No, it wasn’t a cartoon figure of Muhammad engaged in pedophilia, nor a photograph of an infidel defiling the Quran. It was, instead, a simple exhibit of high-heeled shoes sitting atop Muslim prayer rugs, which the artist, Zoulikha Bouabdellah, called “Silence.”
Very fitting, given the Islamist mindset that women are second-class citizens. But the Muslim community felt otherwise.
It’s considered disrespectful to step on a Muslim prayer rug while wearing shoes, The Telegraph reported.
Bouabdellah has exhibited her work at other venues, including New York, Berlin and Madrid — but not a north Paris suburb where a mere few weeks earlier millions gathered to celebrate freedom of expression. The irony wasn’t lost to the local art community either, according to The Telegraph:
The decision sparked protests from other artists who complained that freedom of expression was being undermined only weeks after 12 people were killed when gunmen attacked the office of the satirical magazine Charlie Hebdo, which published cartoons of the Prophet Mohammed. Another four people were killed at a kosher supermarket, and a policewoman was shot dead near a Jewish school.
“I’m left wondering at the reasons that push a certain fringe among French Muslims to see this work as blasphemous,” Bouabdellah said. “I’m from a Muslim background and my intention was not to shock or provoke, but to offer a vision as a starting point for a dialogue.”
And it’s a dialogue that’s been overdue for centuries.
An artist going by the name Orlan Orlan who also has work on display at the all-female exhibition was incensed, and posted an open letter on her Facebook page:
“I protest against all pressures and/or threats that would result in a peaceful art work being pulled from an exhibition, be it due to a Christian group, a Muslim group, or a group of other beliefs,” she said.
After a few days of celebrating freedom of speech after the slaughter at the Charlie Hebdo offices by Islamist murderers, Parisians once again bow to political correctness and the culture of diversity that first got them in the fix they’re in.
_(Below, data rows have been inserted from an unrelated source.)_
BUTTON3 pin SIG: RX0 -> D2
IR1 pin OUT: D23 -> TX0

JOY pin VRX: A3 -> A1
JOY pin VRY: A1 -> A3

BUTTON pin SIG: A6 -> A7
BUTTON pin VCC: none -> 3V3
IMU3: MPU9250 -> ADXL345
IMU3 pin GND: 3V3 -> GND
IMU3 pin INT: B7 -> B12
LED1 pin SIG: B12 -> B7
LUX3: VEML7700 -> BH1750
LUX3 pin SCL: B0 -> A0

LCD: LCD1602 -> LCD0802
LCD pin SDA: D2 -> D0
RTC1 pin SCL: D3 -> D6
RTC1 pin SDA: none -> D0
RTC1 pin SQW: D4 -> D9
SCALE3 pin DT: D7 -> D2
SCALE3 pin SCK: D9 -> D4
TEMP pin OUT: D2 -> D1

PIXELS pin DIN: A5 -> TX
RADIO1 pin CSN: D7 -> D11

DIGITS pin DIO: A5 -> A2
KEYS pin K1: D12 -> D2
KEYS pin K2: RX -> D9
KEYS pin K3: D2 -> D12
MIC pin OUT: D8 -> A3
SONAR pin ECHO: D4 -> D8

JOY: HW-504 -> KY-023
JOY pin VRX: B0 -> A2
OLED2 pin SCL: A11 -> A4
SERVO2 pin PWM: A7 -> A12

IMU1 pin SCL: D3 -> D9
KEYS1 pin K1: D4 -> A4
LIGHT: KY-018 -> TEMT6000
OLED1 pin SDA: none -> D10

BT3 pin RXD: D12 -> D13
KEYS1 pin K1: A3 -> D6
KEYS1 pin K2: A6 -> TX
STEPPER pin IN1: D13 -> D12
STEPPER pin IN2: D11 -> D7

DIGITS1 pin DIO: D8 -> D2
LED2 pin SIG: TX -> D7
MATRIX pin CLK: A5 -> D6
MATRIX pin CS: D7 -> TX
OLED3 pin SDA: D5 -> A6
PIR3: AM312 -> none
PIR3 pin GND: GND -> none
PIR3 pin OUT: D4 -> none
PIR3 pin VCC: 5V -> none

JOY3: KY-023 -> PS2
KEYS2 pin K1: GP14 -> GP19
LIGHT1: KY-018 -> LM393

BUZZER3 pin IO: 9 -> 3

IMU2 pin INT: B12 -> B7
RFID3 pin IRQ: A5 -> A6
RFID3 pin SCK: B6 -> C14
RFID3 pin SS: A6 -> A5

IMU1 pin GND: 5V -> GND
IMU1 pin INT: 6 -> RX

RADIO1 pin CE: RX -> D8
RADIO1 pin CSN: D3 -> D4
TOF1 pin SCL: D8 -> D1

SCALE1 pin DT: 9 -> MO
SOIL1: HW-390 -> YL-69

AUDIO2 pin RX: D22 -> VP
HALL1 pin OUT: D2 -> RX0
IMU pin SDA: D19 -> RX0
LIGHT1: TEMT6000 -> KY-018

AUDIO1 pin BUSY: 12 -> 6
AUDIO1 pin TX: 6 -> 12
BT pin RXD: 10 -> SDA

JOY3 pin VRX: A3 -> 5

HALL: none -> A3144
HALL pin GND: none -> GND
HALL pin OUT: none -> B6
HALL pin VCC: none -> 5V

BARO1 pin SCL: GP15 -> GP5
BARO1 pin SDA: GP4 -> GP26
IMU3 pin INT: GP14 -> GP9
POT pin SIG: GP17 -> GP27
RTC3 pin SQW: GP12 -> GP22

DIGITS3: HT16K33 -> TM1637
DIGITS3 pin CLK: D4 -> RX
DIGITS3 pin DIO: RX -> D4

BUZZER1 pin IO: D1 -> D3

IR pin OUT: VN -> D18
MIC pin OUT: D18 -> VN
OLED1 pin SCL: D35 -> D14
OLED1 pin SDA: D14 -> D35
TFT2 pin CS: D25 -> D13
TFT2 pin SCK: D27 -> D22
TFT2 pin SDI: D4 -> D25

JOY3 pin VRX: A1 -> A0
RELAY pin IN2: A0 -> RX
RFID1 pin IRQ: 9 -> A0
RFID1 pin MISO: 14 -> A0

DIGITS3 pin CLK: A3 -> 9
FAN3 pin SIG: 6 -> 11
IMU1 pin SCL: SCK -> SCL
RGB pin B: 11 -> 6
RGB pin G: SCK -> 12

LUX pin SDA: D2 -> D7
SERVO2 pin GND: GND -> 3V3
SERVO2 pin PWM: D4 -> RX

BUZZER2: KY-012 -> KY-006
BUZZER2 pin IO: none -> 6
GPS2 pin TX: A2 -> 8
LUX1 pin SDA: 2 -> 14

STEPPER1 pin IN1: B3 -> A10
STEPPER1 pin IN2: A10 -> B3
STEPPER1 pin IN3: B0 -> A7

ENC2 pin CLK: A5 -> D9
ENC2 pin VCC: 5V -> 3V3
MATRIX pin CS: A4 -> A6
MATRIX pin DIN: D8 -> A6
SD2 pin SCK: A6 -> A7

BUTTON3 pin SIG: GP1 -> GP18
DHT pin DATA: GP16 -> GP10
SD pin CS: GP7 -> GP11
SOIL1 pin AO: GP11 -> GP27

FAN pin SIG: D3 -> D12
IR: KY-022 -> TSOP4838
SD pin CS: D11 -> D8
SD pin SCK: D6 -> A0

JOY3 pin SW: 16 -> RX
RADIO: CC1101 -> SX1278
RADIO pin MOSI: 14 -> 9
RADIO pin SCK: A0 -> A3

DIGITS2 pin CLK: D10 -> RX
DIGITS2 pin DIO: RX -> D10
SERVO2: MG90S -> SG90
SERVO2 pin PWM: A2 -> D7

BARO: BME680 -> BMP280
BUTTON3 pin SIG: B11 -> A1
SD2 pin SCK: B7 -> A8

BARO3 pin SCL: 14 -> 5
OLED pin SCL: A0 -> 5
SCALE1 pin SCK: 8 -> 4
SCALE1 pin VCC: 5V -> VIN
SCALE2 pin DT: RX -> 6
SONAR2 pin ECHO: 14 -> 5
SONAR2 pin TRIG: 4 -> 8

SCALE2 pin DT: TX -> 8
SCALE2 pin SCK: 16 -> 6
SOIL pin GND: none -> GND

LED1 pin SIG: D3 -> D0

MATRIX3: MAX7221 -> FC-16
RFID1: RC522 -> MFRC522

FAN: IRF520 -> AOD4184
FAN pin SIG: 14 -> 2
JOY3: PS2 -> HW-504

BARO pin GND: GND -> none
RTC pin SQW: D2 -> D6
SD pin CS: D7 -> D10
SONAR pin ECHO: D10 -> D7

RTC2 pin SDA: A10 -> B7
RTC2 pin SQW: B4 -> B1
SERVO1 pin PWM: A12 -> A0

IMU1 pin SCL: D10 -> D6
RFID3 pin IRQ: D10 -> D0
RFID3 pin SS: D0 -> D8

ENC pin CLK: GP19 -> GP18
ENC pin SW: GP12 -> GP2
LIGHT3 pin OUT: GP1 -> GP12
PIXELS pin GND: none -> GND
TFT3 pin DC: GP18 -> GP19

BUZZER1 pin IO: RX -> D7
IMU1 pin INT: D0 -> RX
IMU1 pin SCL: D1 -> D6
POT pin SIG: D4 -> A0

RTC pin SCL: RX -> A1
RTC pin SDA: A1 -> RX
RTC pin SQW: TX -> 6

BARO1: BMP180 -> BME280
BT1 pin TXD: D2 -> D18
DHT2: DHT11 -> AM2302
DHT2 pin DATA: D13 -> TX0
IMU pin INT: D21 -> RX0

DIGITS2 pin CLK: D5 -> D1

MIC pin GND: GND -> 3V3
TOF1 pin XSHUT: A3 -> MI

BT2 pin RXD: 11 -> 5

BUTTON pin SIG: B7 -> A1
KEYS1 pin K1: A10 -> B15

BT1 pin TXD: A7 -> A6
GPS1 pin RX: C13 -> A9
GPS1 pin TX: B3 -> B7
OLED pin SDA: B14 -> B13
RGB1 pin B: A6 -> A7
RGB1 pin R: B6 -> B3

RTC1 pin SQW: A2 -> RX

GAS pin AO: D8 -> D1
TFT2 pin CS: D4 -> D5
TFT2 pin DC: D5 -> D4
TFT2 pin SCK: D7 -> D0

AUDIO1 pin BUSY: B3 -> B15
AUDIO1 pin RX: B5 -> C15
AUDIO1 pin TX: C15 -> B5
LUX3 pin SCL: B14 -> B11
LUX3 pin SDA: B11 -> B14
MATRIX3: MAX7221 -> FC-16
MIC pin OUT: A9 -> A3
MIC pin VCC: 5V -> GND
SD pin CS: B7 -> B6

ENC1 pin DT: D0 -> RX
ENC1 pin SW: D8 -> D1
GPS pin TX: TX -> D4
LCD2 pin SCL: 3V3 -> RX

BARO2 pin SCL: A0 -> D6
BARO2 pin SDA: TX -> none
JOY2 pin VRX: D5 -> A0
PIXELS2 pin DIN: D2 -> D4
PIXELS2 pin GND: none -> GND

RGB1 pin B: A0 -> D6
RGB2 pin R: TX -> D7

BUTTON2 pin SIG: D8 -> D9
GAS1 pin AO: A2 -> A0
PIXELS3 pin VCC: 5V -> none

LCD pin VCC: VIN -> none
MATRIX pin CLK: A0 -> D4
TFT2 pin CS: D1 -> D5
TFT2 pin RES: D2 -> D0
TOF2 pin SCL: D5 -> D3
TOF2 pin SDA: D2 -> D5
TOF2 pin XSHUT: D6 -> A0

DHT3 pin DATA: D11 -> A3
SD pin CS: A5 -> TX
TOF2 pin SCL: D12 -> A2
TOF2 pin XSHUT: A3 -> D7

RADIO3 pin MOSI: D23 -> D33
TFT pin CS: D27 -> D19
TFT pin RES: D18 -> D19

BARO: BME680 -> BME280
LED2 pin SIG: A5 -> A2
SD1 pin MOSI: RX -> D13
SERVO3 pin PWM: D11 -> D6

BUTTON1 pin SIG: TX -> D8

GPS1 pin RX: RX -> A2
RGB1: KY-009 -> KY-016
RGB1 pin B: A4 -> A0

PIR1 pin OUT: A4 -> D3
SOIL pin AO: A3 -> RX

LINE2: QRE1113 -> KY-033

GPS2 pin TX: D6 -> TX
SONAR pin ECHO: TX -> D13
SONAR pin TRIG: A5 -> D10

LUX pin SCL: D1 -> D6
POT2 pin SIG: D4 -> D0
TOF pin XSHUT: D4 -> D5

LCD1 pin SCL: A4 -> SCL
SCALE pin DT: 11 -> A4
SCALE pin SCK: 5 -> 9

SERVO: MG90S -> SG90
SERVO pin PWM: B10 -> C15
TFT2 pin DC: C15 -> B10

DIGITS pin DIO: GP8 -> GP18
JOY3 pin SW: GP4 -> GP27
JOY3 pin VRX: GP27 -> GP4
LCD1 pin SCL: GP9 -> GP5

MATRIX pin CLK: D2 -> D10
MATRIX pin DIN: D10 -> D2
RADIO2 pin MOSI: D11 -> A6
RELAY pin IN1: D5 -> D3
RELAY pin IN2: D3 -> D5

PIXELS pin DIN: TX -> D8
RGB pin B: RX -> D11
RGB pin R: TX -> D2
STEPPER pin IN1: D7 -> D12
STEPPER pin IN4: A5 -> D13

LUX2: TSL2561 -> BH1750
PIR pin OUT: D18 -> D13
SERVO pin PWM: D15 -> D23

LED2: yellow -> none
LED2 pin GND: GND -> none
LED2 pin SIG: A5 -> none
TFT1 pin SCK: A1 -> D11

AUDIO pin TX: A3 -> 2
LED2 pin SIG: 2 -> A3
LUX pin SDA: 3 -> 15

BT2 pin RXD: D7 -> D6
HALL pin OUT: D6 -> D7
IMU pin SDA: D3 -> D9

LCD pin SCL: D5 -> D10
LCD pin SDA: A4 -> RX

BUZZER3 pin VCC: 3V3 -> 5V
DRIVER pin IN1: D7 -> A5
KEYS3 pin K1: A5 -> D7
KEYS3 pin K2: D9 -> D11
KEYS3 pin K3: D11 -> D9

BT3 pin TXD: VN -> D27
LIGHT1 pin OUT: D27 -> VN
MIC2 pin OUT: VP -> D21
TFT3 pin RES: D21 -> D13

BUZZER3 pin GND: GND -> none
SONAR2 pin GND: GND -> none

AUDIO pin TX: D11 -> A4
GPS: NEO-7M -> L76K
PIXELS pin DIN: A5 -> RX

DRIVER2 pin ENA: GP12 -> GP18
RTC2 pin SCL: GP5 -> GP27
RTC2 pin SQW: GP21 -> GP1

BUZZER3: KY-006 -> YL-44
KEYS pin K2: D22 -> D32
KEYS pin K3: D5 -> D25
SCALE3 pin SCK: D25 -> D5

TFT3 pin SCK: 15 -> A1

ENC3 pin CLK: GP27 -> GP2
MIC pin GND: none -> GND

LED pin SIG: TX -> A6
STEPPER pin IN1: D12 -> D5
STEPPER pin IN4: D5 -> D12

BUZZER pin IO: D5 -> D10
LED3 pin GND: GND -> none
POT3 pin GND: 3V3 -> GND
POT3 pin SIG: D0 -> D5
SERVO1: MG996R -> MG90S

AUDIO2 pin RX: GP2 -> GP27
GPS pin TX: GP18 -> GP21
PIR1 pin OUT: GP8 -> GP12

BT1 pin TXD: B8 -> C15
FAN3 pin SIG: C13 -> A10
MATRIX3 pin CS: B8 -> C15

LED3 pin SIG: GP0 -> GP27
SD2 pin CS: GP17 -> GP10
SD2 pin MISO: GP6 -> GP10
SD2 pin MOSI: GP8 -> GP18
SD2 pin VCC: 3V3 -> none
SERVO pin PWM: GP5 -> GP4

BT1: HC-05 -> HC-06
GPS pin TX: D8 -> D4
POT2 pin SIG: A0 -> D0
We can dunk a plastic Jesus into a mason jar filled with urine and call it art, but it’s somehow blasphemous to place a pair of high-heeled shoes on an Muslim prayer rug.
And it’s not just Paris.
The world is becoming far too politically correct, excessively afraid of offending Islam and overly obsessed with paying homage to our differences rather than celebrate those things that bring us together. And we’re fast losing our sense of humor in the process.